Clinical trials showed they were right to be confident CORBEVAX would work. An unpublished study conducted in India involving 3,000 volunteers found the vaccine to be 90% effective in preventing disease cause by the original COVID-19 virus strain and 80% against the delta variant. It’s still being tested against omicron.

But CORBEVAX is already entering the real world. Last month, the vaccine received emergency use authorization from regulators in India. An Indian vaccine manufacturer called Biological E Ltd is now making the vaccine. The company says it is producing 100 million doses per month and has already sold 300 million doses to the Indian government.
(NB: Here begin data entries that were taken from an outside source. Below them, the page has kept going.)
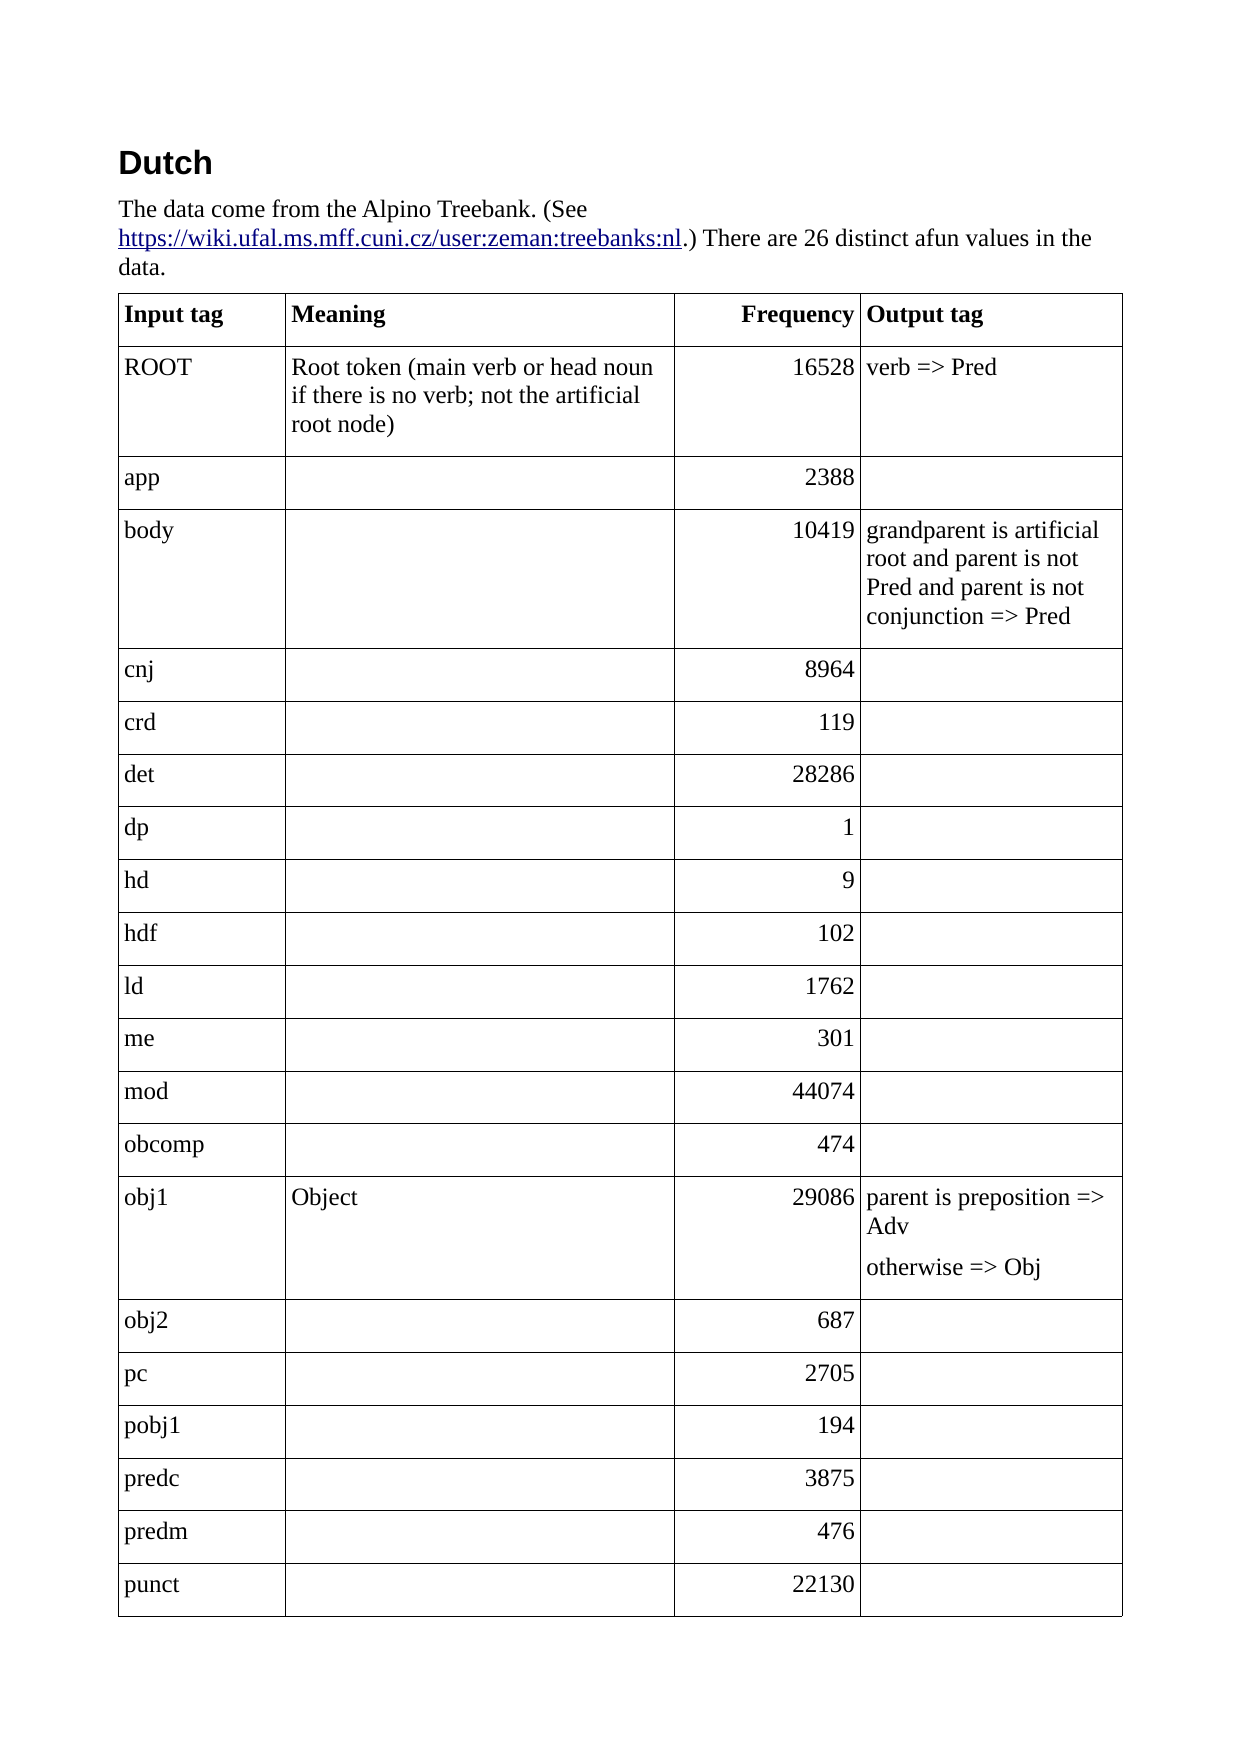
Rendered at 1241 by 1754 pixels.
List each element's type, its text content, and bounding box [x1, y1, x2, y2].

table_cell pc [119, 1353, 285, 1404]
table_cell [286, 1459, 674, 1510]
table_header Input tag [119, 294, 285, 346]
table_cell me [119, 1019, 285, 1071]
table_cell [861, 1406, 1122, 1457]
table_header Output tag [861, 294, 1122, 346]
table_cell [286, 755, 674, 806]
table_cell [861, 1072, 1122, 1123]
table_cell dp [119, 807, 285, 859]
table_cell parent is preposition => Adv otherwise => Obj [861, 1177, 1122, 1299]
table_cell 16528 [675, 347, 860, 456]
table_cell 102 [675, 913, 860, 965]
table_cell obj2 [119, 1300, 285, 1352]
table_cell 2705 [675, 1353, 860, 1404]
table_cell det [119, 755, 285, 806]
table_cell [286, 1564, 674, 1616]
table_cell Object [286, 1177, 674, 1299]
table_cell [286, 1072, 674, 1123]
table_cell [286, 1406, 674, 1457]
table_cell [861, 1300, 1122, 1352]
table_cell 10419 [675, 510, 860, 648]
table_cell [286, 457, 674, 509]
table_cell [861, 860, 1122, 912]
table_cell obj1 [119, 1177, 285, 1299]
table_cell [286, 966, 674, 1018]
table_cell 28286 [675, 755, 860, 806]
table_cell predm [119, 1511, 285, 1563]
table_cell [286, 702, 674, 754]
table_cell 687 [675, 1300, 860, 1352]
table_cell [861, 702, 1122, 754]
text The data come from the Alpino Treebank. (See https://wiki.ufal.ms.mff.cuni.cz/user:zeman:treebanks:nl.) There are 26 distinct afun values in the data. [118, 194, 1122, 281]
table_cell cnj [119, 649, 285, 701]
table_cell hdf [119, 913, 285, 965]
table_cell [861, 807, 1122, 859]
table_cell obcomp [119, 1124, 285, 1176]
table_cell 301 [675, 1019, 860, 1071]
table_cell [286, 1353, 674, 1404]
table_cell body [119, 510, 285, 648]
table_cell 474 [675, 1124, 860, 1176]
table_cell ld [119, 966, 285, 1018]
table_cell [861, 457, 1122, 509]
table_cell 1 [675, 807, 860, 859]
table_cell 29086 [675, 1177, 860, 1299]
table_cell crd [119, 702, 285, 754]
table_header Meaning [286, 294, 674, 346]
table_cell [861, 649, 1122, 701]
table_cell [286, 1300, 674, 1352]
table_cell 8964 [675, 649, 860, 701]
subtitle Dutch [118, 143, 1122, 182]
table_cell [861, 1019, 1122, 1071]
table_cell [286, 649, 674, 701]
table_cell 9 [675, 860, 860, 912]
table_cell Root token (main verb or head noun if there is no verb; not the artificial root node) [286, 347, 674, 456]
table_cell mod [119, 1072, 285, 1123]
table_cell [286, 510, 674, 648]
table_cell 44074 [675, 1072, 860, 1123]
table_cell 1762 [675, 966, 860, 1018]
table_cell [861, 755, 1122, 806]
table_cell grandparent is artificial root and parent is not Pred and parent is not conjunction => Pred [861, 510, 1122, 648]
table_cell [286, 1019, 674, 1071]
table_cell [861, 913, 1122, 965]
table_cell 2388 [675, 457, 860, 509]
table_cell 476 [675, 1511, 860, 1563]
table_cell [861, 966, 1122, 1018]
table_cell [861, 1564, 1122, 1616]
table_cell hd [119, 860, 285, 912]
table_cell [286, 913, 674, 965]
table_cell 194 [675, 1406, 860, 1457]
table_cell [286, 1124, 674, 1176]
table_cell verb => Pred [861, 347, 1122, 456]
table_cell [861, 1511, 1122, 1563]
table_cell ROOT [119, 347, 285, 456]
table_cell [861, 1459, 1122, 1510]
table_cell 22130 [675, 1564, 860, 1616]
table_cell 3875 [675, 1459, 860, 1510]
table_cell [861, 1124, 1122, 1176]
table_cell [286, 807, 674, 859]
table_cell pobj1 [119, 1406, 285, 1457]
table_cell app [119, 457, 285, 509]
table_cell [861, 1353, 1122, 1404]
table_cell [286, 860, 674, 912]
table_cell [286, 1511, 674, 1563]
table_header Frequency [675, 294, 860, 346]
table_cell punct [119, 1564, 285, 1616]
table_cell 119 [675, 702, 860, 754]
table_cell predc [119, 1459, 285, 1510]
“The real beauty of the CORBEVAX vaccine that Drs. Hotez and Bottazzi created is that intellectual property of this vaccine will be available to everybody,” Keith Martin says. “So you can get manufacturers in Senegal, and South Africa and Latin America to be able to produce this particular vaccine.”

By contrast, the makers of Pfizer and Moderna, for example, are not sharing their recipe.

One drawback to the CORBEVAX technology is that it can’t be modified as quickly as mRNA vaccines can to adjust to new variants.

That forces public health officials to make difficult choices.

“Something which can be adapted the fastest versus something that can be adapted relatively quickly, but then more importantly can be manufactured at a large global capacity and at a cost of production which is much lower,” says Prashant Yadav, senior fellow at at the Center for Global Development in Washington, D.C. The thought is some protection may better than no protection.

Of course, the ideal vaccine would have both qualities, and Hotez is at work trying to develop technologies that can do that.

“There’s no issue with pushing innovation,” he says. “I think that’s one of the really positive features of the U.S. vaccination program for COVID. The problem was it wasn’t balanced with a portfolio or oldies but goodies.”

Hotez is hoping his oldie but goodie will usher in a brighter future for the world.